Abstract: This work presents an estimation of the global electricity usage that can be ascribed to Communication Technology (CT) between 2010 and 2030. The scope is three scenarios for use and production of consumer devices, communication networks and data centers. Three different scenarios, best, expected, and worst, are set up, which include annual numbers of sold devices, data traffic and electricity intensities/efficiencies. The most significant trend, regardless of scenario, is that the proportion of use-stage electricity by consumer devices will decrease and will be transferred to the networks and data centers. Still, it seems like wireless access networks will not be the main driver for electricity use.
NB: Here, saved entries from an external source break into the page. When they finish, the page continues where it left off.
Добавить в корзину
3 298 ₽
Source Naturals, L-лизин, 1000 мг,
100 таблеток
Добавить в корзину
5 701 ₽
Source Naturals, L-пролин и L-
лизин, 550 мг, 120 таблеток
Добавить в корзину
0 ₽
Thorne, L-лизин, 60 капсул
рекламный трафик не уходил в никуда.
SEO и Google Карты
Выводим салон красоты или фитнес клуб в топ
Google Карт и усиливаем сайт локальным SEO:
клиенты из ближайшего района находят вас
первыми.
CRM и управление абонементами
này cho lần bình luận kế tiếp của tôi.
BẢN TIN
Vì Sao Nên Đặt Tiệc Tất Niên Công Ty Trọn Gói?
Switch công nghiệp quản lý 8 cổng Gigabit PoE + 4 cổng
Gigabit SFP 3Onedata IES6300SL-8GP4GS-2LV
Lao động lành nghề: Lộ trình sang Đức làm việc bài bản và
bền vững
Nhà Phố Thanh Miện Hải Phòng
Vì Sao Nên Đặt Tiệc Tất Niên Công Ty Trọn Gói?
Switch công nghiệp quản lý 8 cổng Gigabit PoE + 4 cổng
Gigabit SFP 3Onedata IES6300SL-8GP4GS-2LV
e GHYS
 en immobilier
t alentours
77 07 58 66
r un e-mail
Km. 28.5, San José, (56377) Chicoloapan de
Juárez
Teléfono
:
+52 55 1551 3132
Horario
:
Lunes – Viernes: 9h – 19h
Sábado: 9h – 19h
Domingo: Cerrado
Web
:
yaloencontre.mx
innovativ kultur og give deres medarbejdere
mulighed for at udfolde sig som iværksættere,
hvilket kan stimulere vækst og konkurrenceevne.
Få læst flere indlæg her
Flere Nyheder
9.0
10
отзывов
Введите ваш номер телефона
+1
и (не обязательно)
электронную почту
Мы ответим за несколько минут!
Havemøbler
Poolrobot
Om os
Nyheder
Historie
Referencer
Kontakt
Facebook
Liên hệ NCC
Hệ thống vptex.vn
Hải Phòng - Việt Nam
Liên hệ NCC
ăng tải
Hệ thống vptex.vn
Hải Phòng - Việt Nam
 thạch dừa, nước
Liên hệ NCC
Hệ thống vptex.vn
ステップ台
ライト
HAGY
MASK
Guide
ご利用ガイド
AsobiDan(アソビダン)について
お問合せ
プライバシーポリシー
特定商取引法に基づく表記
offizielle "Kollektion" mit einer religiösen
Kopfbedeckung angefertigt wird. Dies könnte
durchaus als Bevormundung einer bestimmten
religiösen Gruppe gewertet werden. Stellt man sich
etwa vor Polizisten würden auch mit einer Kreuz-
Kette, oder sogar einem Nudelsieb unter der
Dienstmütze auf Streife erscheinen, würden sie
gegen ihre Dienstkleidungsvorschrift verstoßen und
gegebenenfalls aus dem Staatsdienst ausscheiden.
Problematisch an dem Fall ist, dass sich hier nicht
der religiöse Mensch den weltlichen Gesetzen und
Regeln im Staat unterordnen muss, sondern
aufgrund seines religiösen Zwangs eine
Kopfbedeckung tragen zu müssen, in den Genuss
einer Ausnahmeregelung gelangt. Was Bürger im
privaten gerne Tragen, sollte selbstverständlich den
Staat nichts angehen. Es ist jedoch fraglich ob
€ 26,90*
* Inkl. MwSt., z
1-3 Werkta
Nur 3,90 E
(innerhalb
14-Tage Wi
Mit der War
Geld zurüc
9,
The analysis shows that for the worst-case scenario, CT could use as much as 51% of global electricity in 2030. This will happen if not enough improvement in electricity efficiency of wireless access networks and fixed access networks/data centers is possible. However, until 2030, globally-generated renewable electricity is likely to exceed the electricity demand of all networks and data centers. Nevertheless, the present investigation suggests, for the worst-case scenario, that CT electricity usage could contribute up to 23% of the globally released greenhouse gas emissions in 2030.